Article:
%%

"There's a Drink for That" is a song recorded by Canadian country group James Barker Band. The song was written by the band's frontman James Barker, along with Travis Wood and Gavin Slate. It was the third single from the band's second extended play Singles Only.

Background
Barker said "There's a Drink for That" felt like a "return to that summery sound" that they tried to capture on their debut single "Lawn Chair Lazy".

Critical reception
Annie Reuter of Billboard called the song an "upbeat tune," referring to it as the "ideal song for the live setting," noting "hand snapped rhythms, sunny guitar parts and a sing-along chorus". Nevin Sereda of Today's Country 95.5 described the song as a "new summer time drinking song".

Commercial performance
"There's a Drink for That" reached a peak of #2 on Billboard Canada Country chart, becoming the band's seventh straight top ten hit to start their career. It has been certified Gold by Music Canada.

%%

To do:
**1)** List every individual person named in the article about the song "There's a Drink for That."
**2)** Answer these from the article on "There's a Drink for That":
(a) Which extended play was the song released from?
(b) Which earlier single did Barker compare its summery sound to?
(c) What certification did Music Canada give the song?

Listed records:
%%

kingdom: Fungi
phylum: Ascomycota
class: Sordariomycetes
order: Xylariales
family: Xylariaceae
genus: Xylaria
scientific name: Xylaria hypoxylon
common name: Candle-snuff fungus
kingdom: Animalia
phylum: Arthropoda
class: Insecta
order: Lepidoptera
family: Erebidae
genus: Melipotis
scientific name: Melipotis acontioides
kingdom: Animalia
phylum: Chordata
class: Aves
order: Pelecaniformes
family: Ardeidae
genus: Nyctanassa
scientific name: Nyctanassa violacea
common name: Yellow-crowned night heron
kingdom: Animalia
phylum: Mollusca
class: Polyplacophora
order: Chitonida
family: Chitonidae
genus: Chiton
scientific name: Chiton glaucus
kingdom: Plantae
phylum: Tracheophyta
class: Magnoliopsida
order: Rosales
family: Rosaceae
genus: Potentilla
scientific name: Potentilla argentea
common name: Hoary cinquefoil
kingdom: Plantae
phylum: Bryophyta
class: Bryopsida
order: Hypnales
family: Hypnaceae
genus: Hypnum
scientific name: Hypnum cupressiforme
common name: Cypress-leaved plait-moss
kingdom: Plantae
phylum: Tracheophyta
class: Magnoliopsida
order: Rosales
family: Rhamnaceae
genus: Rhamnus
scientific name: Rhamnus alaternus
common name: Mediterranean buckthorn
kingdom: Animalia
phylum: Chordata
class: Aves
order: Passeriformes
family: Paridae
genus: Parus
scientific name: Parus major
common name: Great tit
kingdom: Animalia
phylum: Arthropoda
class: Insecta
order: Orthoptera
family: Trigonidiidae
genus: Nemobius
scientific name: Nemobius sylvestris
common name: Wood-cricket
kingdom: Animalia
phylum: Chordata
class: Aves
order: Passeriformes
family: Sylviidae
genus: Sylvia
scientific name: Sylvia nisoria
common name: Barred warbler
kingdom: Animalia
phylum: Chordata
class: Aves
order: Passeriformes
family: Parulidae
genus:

%%

Answers given:
**1)** James Barker, Travis Wood, Gavin Slate, Annie Reuter, Nevin Sereda

**2)**
(a) Singles Only
(b) "Lawn Chair Lazy"
(c) Gold